To be accepted onto the transplant waiting list for a kidney, a patient would be expected to be alive in five years and to be either on dialysis or starting dialysis within 6 months of joining the waiting list.

Kidneys are offered for transplantation for a given patient. The offer is made to the transplant centre by NHS Blood and Transplant (NHSBT). In deciding to accept the kidney offer the transplant centre decides whether the kidney is appropriate for that recipient.

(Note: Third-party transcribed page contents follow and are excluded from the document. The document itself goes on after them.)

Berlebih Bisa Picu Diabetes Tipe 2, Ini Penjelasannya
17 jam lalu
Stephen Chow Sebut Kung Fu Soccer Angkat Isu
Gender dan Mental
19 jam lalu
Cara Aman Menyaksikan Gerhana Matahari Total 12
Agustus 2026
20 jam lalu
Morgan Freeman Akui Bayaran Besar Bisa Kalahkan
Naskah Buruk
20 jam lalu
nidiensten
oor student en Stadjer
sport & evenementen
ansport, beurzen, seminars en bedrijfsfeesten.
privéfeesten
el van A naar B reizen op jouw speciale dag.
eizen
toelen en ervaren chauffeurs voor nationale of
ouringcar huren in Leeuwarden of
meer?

Factors which may affect the decision include:

  • Age for the donor, there is often a reluctance to put a kidney from a very old donor into a very young recipient, and vice versa.
  • Donor factors such as a history of cancer or other condition where there is a risk that there may be transmission to the recipient. Centres are encouraged to ask recipients when they are listed for transplantation what sort of donor risks they are willing to take (such as accepting a kidney from a donor with a brain tumour) and this will be taken into account in making the decision.
  • Recipient factors: A patient who has an unusual tissue type or who is highly sensitised will have very few offers so a centre is more likely to recommend accepting a higher risk organ for such a recipient than for a person who joined the waiting list yesterday.

The decision as to whether or not to accept a kidney offer is made by the recipient transplant centre. Each centre is encouraged to discuss with patients at the time of listing what sort of donor would be acceptable. These criteria can be changed by the patient at any time.

The proportion of offers that a centre accepts and declines is monitored and reported in the annual report.